A new paper explains the unexpected qualities of the surface of Titan as experienced by the Huygens probe when it landed on the moon eight years ago. In January of 2005, Huygens came to rest on Saturn's largest moon after bouncing, sliding and wobbling across its surface.
Artist depiction of Huygens landing on Titan. Credit: ESA
It was eight years ago on January 14, 2005 that the Huygens spacecraft descended through Titan’s murky atmosphere and touched down – if a bit precariously – by bouncing, sliding and wobbling across the surface of Saturn’s largest moon Titan. This was the first time a probe had touched down on an alien world in the outer Solar System.
But that surface wasn’t quite what we expected.
While earlier studies of data from Huygens determined the surface of Titan to be quite soft, scientists now think the surface the surface consisted of a hard outer crust but is soft underneath, so that if an object put more pressure on the surface, it sank in significantly.
“It is like snow that has been frozen on top,” said Erich Karkoschka, a co-author of a paper published in October 2012. “If you walk carefully, you can walk as on a solid surface, but if you step on the snow a little too hard, you break in very deeply.”
The scientists think that Huygens landed in something similar to a flood plain on Earth, but that it was dry at the time. The analysis reveals that, on first contact with Titan’s surface, Huygens dug a hole 12 cm deep, before bouncing out onto a flat surface.
The probe, tilted by about 10 degrees in the direction of motion, then slid 30–40 cm across the surface.
The animation takes into account Titan’s atmospheric conditions, including the Sun and wind direction, the behaviour of the parachute (with some artistic interpretation only on the movement of the ropes after touchdown), and the dynamics of the landing itself.

Source records
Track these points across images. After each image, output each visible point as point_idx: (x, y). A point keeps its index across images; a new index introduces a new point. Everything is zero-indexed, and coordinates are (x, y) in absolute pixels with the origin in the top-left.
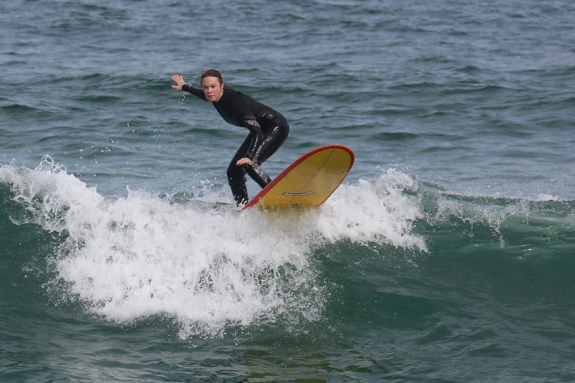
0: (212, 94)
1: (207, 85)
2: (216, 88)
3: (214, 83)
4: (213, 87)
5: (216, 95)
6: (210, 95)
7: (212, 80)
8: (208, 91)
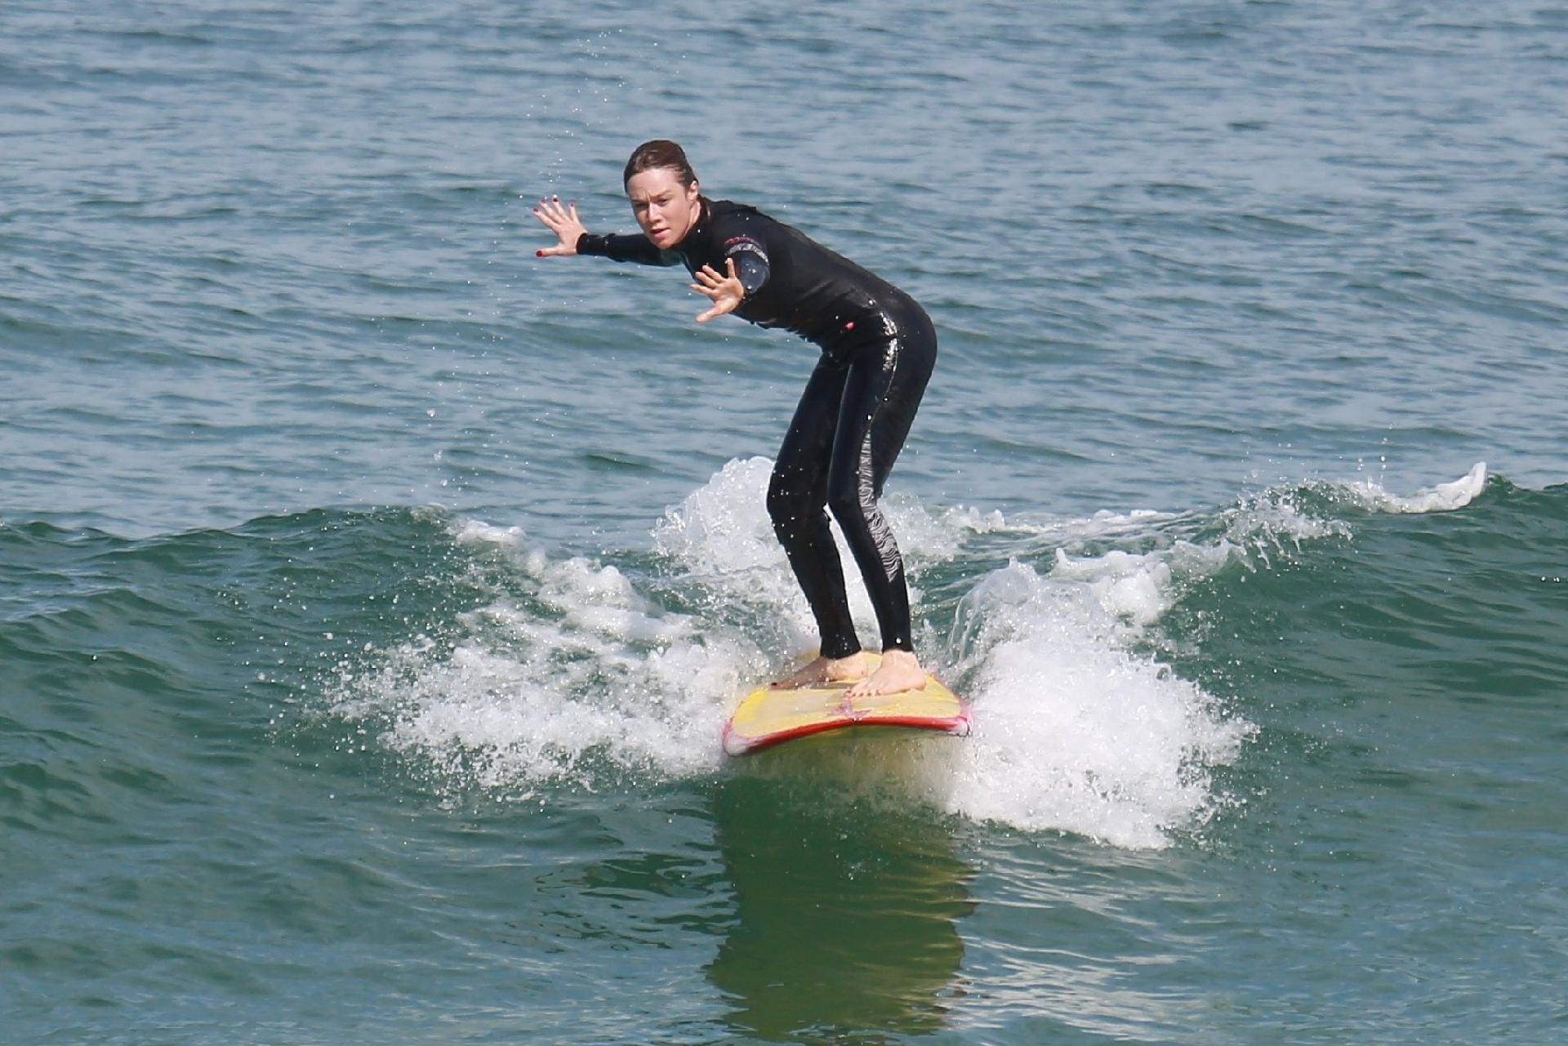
0: (659, 226)
1: (643, 197)
2: (671, 204)
3: (664, 189)
4: (660, 201)
5: (674, 225)
6: (654, 228)
7: (657, 179)
8: (648, 215)
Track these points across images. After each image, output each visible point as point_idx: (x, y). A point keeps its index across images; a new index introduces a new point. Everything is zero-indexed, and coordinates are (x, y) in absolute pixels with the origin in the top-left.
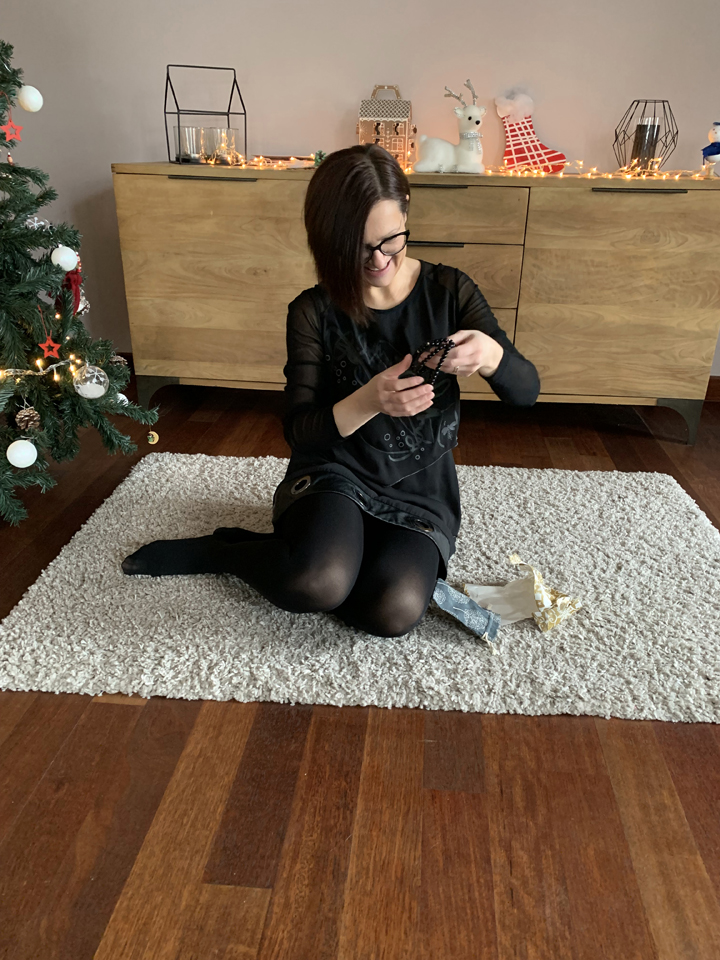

**SET OF TASKS**
A – Copy the records from their start through the line containing "8: (648, 215)", inclusive, renaming "top-left" to "upper-left" and leaving everything else unchanged. Omit the pictures from your answer.
B – Take the article about the Huygens probe's landing on Titan further, picking up right after its final sentence.

**TASK RESPONSES**
A –
Track these points across images. After each image, output each visible point as point_idx: (x, y). A point keeps its index across images; a new index introduces a new point. Everything is zero-indexed, and coordinates are (x, y) in absolute pixels with the origin in the upper-left.
0: (212, 94)
1: (207, 85)
2: (216, 88)
3: (214, 83)
4: (213, 87)
5: (216, 95)
6: (210, 95)
7: (212, 80)
8: (208, 91)
0: (659, 226)
1: (643, 197)
2: (671, 204)
3: (664, 189)
4: (660, 201)
5: (674, 225)
6: (654, 228)
7: (657, 179)
8: (648, 215)

B –
Even the stones immediately facing Huygens were rendered to match the photograph of the landing site returned from the probe, which is revealed at the end of the animation.
Split into four sequences, the animation first shows a wide-angle view of the descent and landing followed by two close-ups of the touchdown from different angles, and finally a simulated view from Huygens itself – the true Huygens experience.
The surface of Titan, as photographed by the Huygens probe. Credit: ESA/NASA/JPL/University of Arizona
Also, a ‘fluffy’ dust-like material – most likely organic aerosols that are known to drizzle out of the Titan atmosphere – was thrown up and suspended for around four seconds around the probe following the impact. The dust was easily lifted, suggesting it was most likely dry and that there had not been any ‘rain’ of liquid ethane or methane for some time prior to the landing.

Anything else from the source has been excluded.